As Germany was invading the Soviet Union in June of 1941, the wife of Heinrich Himmler, who was the chief of the Nazi Gestapo and the SS and also one of the primary orchestrators of the Holocaust, sent him a message: “There is a can of caviar in the ice box. Take it.”

At another time, Himmler’s wife, Margarete, received a note from her husband that read: “I am off to Auschwitz. Kisses, Your Heini.”

According to a special report by The New York Times, excerpts have been released from a private collection of hundreds of the Himmlers’ personal letters, diaries and photographs. These excerpts were published for the first time two weeks ago by the Israeli publication Yediot Aharonot as well as the German newspaper Die Welt.

Michael Hollmann, president of the German federal Archives, told Die Welt that he believes that the documents are authentic, although their exact origins have yet to be clarified, and the letters exist only as photo negatives, according to the website DW.DE.

According to the Times, a team of researchers and writers at Germany’s Die Welt have been studying the documents since 2011, a detail the Times attributes to the German newspaper’s website.

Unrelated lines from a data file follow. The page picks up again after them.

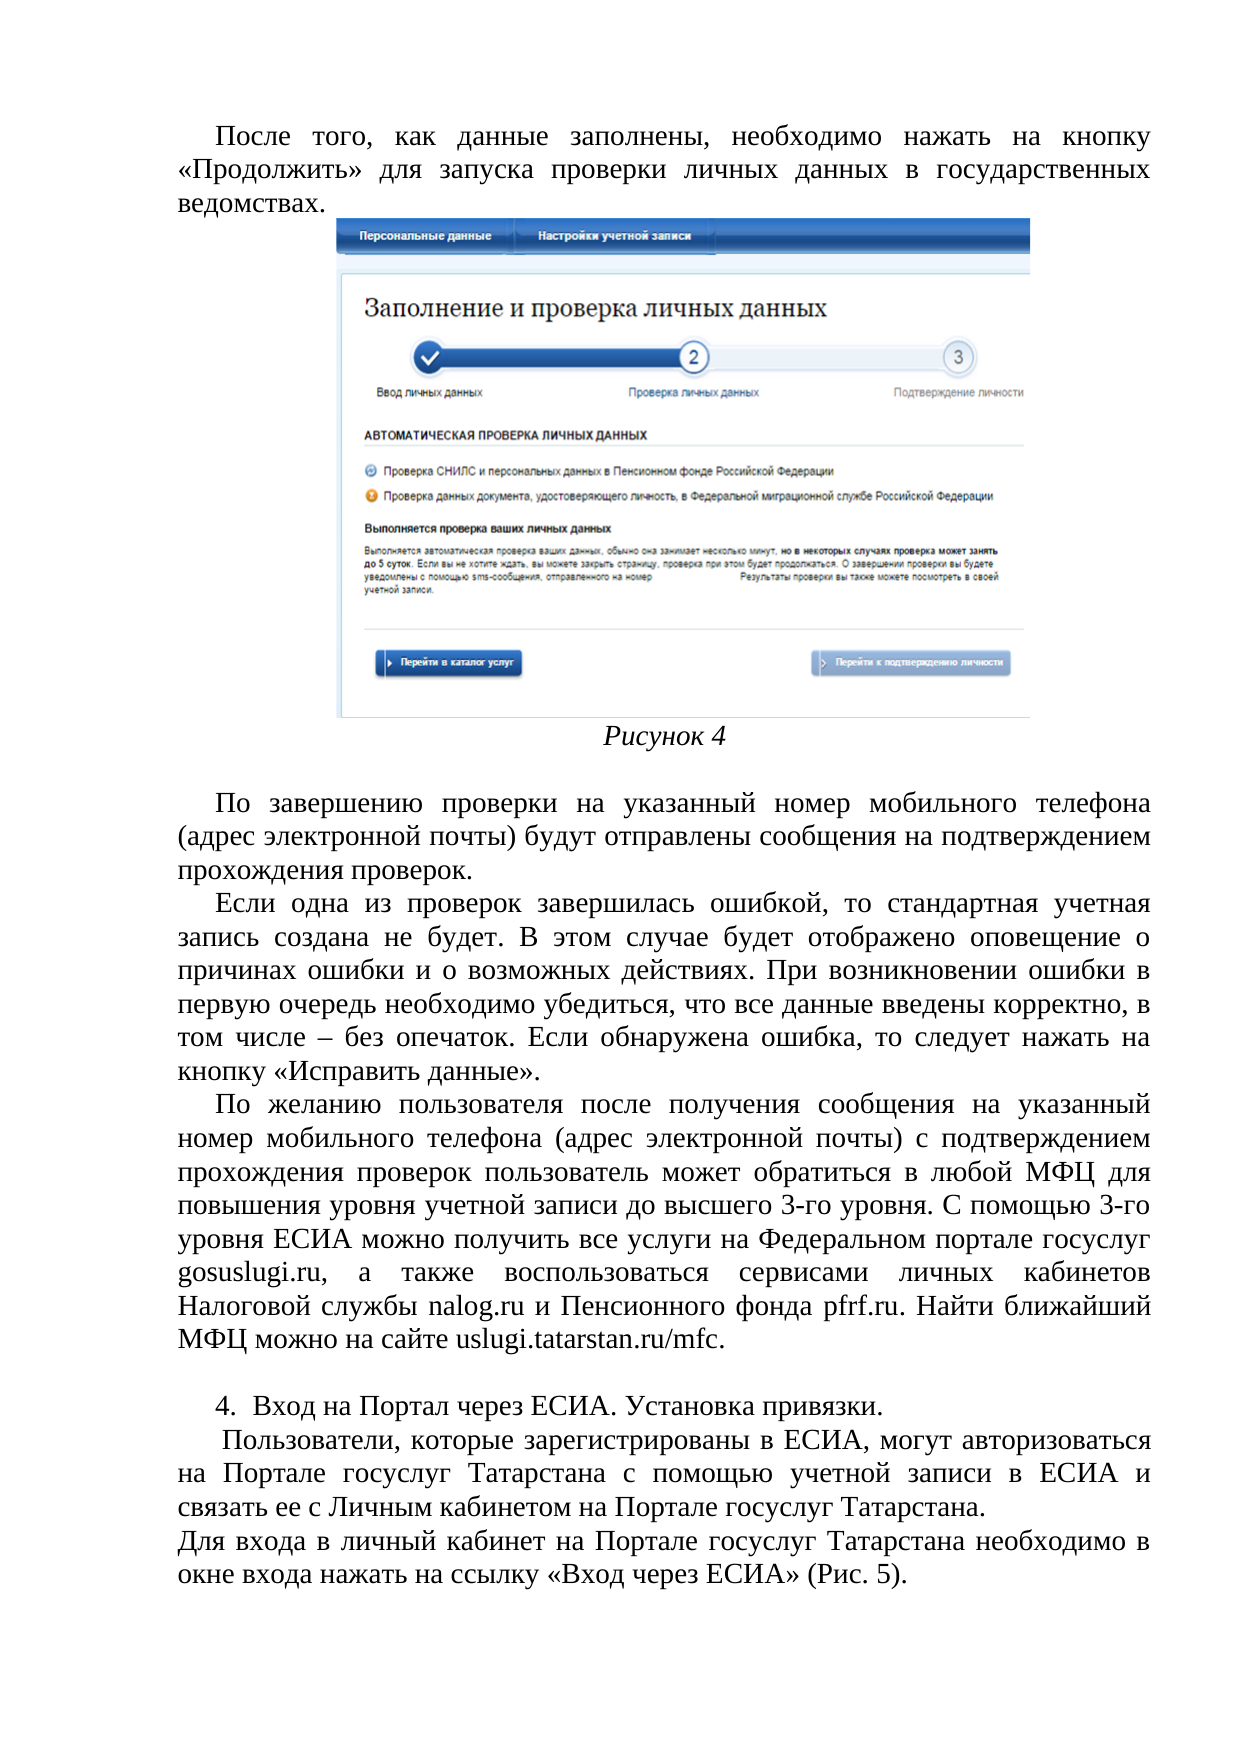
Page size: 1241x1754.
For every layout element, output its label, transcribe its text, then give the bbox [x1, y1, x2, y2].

text Если одна из проверок завершилась ошибкой, то стандартная учетная запись создана не будет. В этом случае будет отображено оповещение о причинах ошибки и о возможных действиях. При возникновении ошибки в первую очередь необходимо убедиться, что все данные введены корректно, в том числе – без опечаток. Если обнаружена ошибка, то следует нажать на кнопку «Исправить данные». [177, 885, 1152, 1087]
list Вход на Портал через ЕСИА. Установка привязки. [215, 1388, 1152, 1422]
text После того, как данные заполнены, необходимо нажать на кнопку «Продолжить» для запуска проверки личных данных в государственных ведомствах. [177, 118, 1152, 219]
text Для входа в личный кабинет на Портале госуслуг Татарстана необходимо в окне входа нажать на ссылку «Вход через ЕСИА» (Рис. 5). [177, 1523, 1152, 1590]
text Рисунок 4 [177, 718, 1152, 751]
text Пользователи, которые зарегистрированы в ЕСИА, могут авторизоваться на Портале госуслуг Татарстана с помощью учетной записи в ЕСИА и связать ее с Личным кабинетом на Портале госуслуг Татарстана. [177, 1422, 1152, 1523]
text По желанию пользователя после получения сообщения на указанный номер мобильного телефона (адрес электронной почты) с подтверждением прохождения проверок пользователь может обратиться в любой МФЦ для повышения уровня учетной записи до высшего 3-го уровня. С помощью 3-го уровня ЕСИА можно получить все услуги на Федеральном портале госуслуг gosuslugi.ru, а также воспользоваться сервисами личных кабинетов Налоговой службы nalog.ru и Пенсионного фонда pfrf.ru. Найти ближайший МФЦ можно на сайте uslugi.tatarstan.ru/mfc. [177, 1087, 1152, 1355]
text По завершению проверки на указанный номер мобильного телефона (адрес электронной почты) будут отправлены сообщения на подтверждением прохождения проверок. [177, 785, 1152, 885]
picture [336, 218, 1031, 718]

The newspaper described the collection, currently housed in Israel, as “the largest and most significant find of private documents of a leading Nazi criminal.”

Die Welt wrote that the newly released documents “do not change the overall picture of the Nazi reign of terror,” but that they do add numerous details about Himmler’s personality and his daily life. Die Welt said “signs of Himmler’s immeasurable anti-Semitism and his obsessiveness” were clear and apparent in the letters dating as early as 1927.

Avner Shalev, chairman of the directorate of Yad Vashem, Israel’s official Holocaust memorial, said in a telephone interview that the collection was “of great historical significance” because it touched on one of the central questions that researchers of the Holocaust grapple with: how human beings could have carried out such an extreme ideology and persuaded so many people to follow them. “These were not monsters; they were human beings, however twisted,” Shalev told the Times in reference to the Nazi leaders, adding that the letters and diaries “might shed light for researchers dealing with this open question.”

According to the Times, the archive was hidden right in Tel Aviv for decades. Chaim Rosenthal, an Israeli artist and collector, told reporters at a 1982 New York-based news conference that he had bought the collection that year from a former adjutant to Gen. Karl Wolff. Wolff was Himmler’s liaison officer with Hitler as well as a commander in the SS — the Nazi special police — in Italy. Rosenthal, who was once a consul for cultural affairs at the Israel Consulate in New York, said he had paid $40,000 for the letters, which he said the adjutant had stolen from General Wolff’s estate.

Other accounts of how Rosenthal acquired the collection have been reported as well: Israeli news media has claimed that another account is that Rosenthal bought the letters at a Brussels flea market. Still other accounts state that two American soldiers picked up hundreds of letters and documents from Himmler’s home in Bavaria after the war, according to the Times.

And still, DW.DE reports that “US soldiers allegedly took the documents from Himmler’s home on Tegernsee after the war ended in 1945. When and how they found their way to Chaim Rosenthal in Israel remains unclear.”

Rosenthal, who died in 2012, reportedly kept the collection in his apartment in Tel Aviv. The Times reported that the collection was sold several years ago to the father of an Israel-based documentary filmmaker, Vanessa Lapa, and is now kept in a bank vault in Tel Aviv.